When factoring in the weekend before the holiday, which fell on a Tuesday, the industry pulled in $373.8 million, Akerna data shows.
Jushi Holdings, with operations in eight states, saw its sales escalate by 289% year over year, while Michigan dispensary chain Lume logged a 313% rise in edible sales alone. Legendary San Francisco-area retailer Harborside reported a 121% bump in 4/20 sales compared to the previous four Tuesdays.
Clicks and mortar
Delivery platform Weedmaps saw significant leaps in activity overall. And in several fast-growing states like Massachusetts, New York and New Jersey, its daily active users grew by 489%, 866% and 902%, respectively, compared to 4/20 in 2020. (The brand also drew more than 750,000 viewers to its virtual 4/20 celebration and mini-conference, Even Higher Together, a 200% jump from its 2020 digital party.)
Eaze, meantime, noted that basket sizes grew this 4/20, with customers buying an average of $200 worth of cannabis products, a 50% increase over the previous holiday. Deliveries were up 185% compared to Tuesdays so far this year.
The California-based delivery platform, which recently announced an expansion into Michigan, also reported a surge in interest in its social equity brands, with “the activism of 2020 translating into consumer choices that prioritize BIPOC entrepreneurs,” Elizabeth Ashford, Eaze’s vp of communications, told Adweek. The service’s Social Equity Menu has sold $6.2 million worth of product since its launch in 2019.
For demo breakdowns, the Oregon-based Dutchie platform found that milliennials bought cannabis online more than any other generation, placing 53% of the orders. But Boomers spent more than any other age group on 4/20, with an average $133 per order versus the $114 average order.
California’s Ganja Goddess, which saw a 135% sales increase on 4/20 compared to the previous Tuesday, surveyed consumers about their buying habits, finding that nearly 90% said they’ve relied on digital shopping and buying during the pandemic. That’s roughly a 70% increase in delivery customers.
Brick-and-mortar, meantime, has taken a back seat with these cannafans, as 6.4% reported that retail was their go-to for weed purchases, compared to 63% who say they shopped at physical stores pre-pandemic.
Cross-shopping, impulse buying
Cannabis researcher Headset reported an 84.5% sales increase in the U.S. on 4/20 compared to the previous four Tuesdays, stoked at least in part by doorbuster discounts and store promotions.
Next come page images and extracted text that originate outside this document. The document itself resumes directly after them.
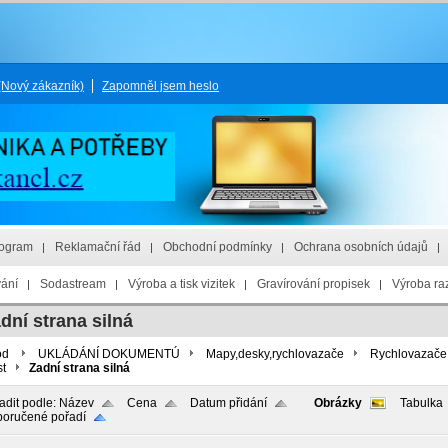
(Nový zákazník)
Zapomněl jsem heslo
rogram
Reklamační řád
Obchodní podmínky
Ochrana osobních údajů
vání
Sodastream
Výroba a tisk vizitek
Gravírování propisek
Výroba raz
dní strana silná
od
UKLÁDÁNÍ DOKUMENTÚ
Mapy,desky,rychlovazače
Rychlovazače
st
Zadní strana silná
adit podle:
Název
Cena
Datum přidání
Obrázky
Tabulka
oručené pořadí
Oregon registered the biggest gains, with 130% sales growth on the holiday.
The top-performing categories across America were beverages, edibles and concentrates, which grew 161%, 115% and 88%, respectively, over the previous four Tuesdays, according to Headset, which also flagged consumers’ tendency to cross-shop and branch out from their usual buying patterns.
“This presents an amazing opportunity for brands,” said Cooper Ashley, Headset’s data analyst, “to recruit new customers and convert them into future repeat customers.”